The company is also paying to temporarily house displaced residents like Wallison Henrique de Souza, whose homes were destroyed. Local residents argue that doesn’t go nearly far enough to repair the damage caused by the flood of toxic mining waste.
In Barra Longa, a small town 40 miles from the burst dam, affected residents say Samarco and local government’s response was slow and ineffective.
Francisco Marcelino, a retired driver whose house was flooded by six feet of mud laced with arsenic and other toxins, said that the first people to arrive and help were volunteers from churches across the nation.The Samarco workers didn’t come for nearly a week after, he said.
“It was the worst thing I had ever seen. Horrible,” Marcelino says. “Never want to see something like that again in my life, are you crazy?”
To date, the cause of the dam burst remains undetermined. An official investigation is under way.
Experts, however, say there was a clear failure by the company to avert the disaster and to minimize subsequent damages.
In a report commissioned by the United Nations Working Group on Business and Human Rights, analysts note that affected residents did not receive official warnings about the burst, despite a ten hour gap between the burst and when the toxic mud hit the first town. They say timely action could have saved lives and possessions.
The full extent of the environmental damage is unknown. Experts estimate that the region could take from 10 to 50 years to recover, if it does at all. A full environmental assessment by independent contractors is yet to be made.
The toxic mud has polluted the 500- mile-long River Doce; turning it orange, killing fish, fauna and flora, and polluting area drinking water supplies.
Speaking from his boat on the now orange River Doce in Periquito, around 200 miles from the main spill, fisherman Moises Gomes said that no one has come to inform local fishermen about the scale of the pollution and its implications. He picks a floating dead fish out of the river, pulling it apart and exposing its mud-filled insides.
“The fish will come back eventually. But how are we supposed to get by in the meantime?” Gomes asks. “The companies involved need to create some kind of mechanism that guarantees us the right to work and feed our families.”
Thousands of fishermen directly depend on the river for their livelihoods.

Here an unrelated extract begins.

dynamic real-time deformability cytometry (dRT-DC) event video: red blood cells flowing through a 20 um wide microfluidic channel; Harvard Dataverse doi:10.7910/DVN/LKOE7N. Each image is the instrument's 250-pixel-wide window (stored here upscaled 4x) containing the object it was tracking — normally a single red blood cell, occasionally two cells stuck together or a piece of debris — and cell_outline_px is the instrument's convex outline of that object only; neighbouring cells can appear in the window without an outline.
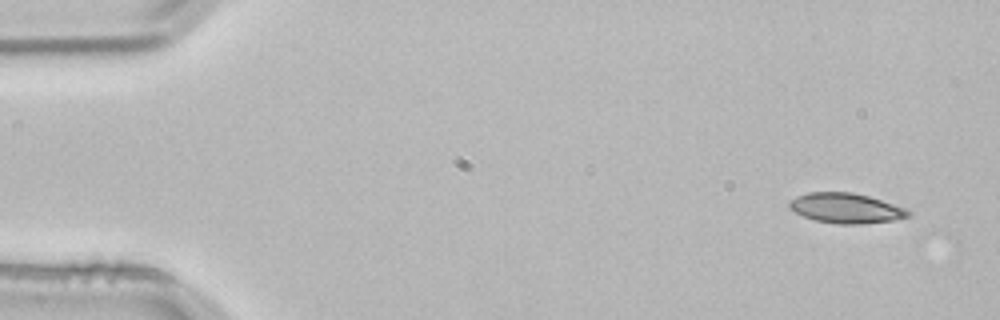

Several fishing unions have launched law suits against Samarco.
Vale and BHP Billiton, the mining firms behind Samarco, have said that restoration of the Rio Doce is among their top priorities.
In the last twenty years, at least four similar, albeit smaller-scale, mining incidents have occurred in the Minas Gerais region.
Dantes Pesce, a member of the UN business and human rights commission, says that adequate regulation in Brazil’s mining sector exists more in theory than in practice and enforcement is insufficient. He says that when it comes to big projects, economic concerns trump social and environmental ones and that fines for bad practices are relatively light.
“So basically, it’s a very negative incentive to be a risk taker regarding environmental and social impacts, because even if you actually do everything wrong, at the end of the day, it will not cost you that much,” Pesce points out. “Even if everything is against, let’s say, the evidence is clear to condemn corporate practices, the fines are very low and therefore, there is an incentive to take more risks on board, regarding negative impact, than you should.”
The Mariana mining disaster has caused enormous social and environmental damage and experts say unless regulation is more tightly enforced in Brazil’s mining sector, a similar incident could happen again. There are more than 750 dams just in the Minas Gerais region, 40 of which are considered at risk.
The government has frozen the domestically-held assets of Vale and BHP Billiton until the companies pay their $5 billion fine.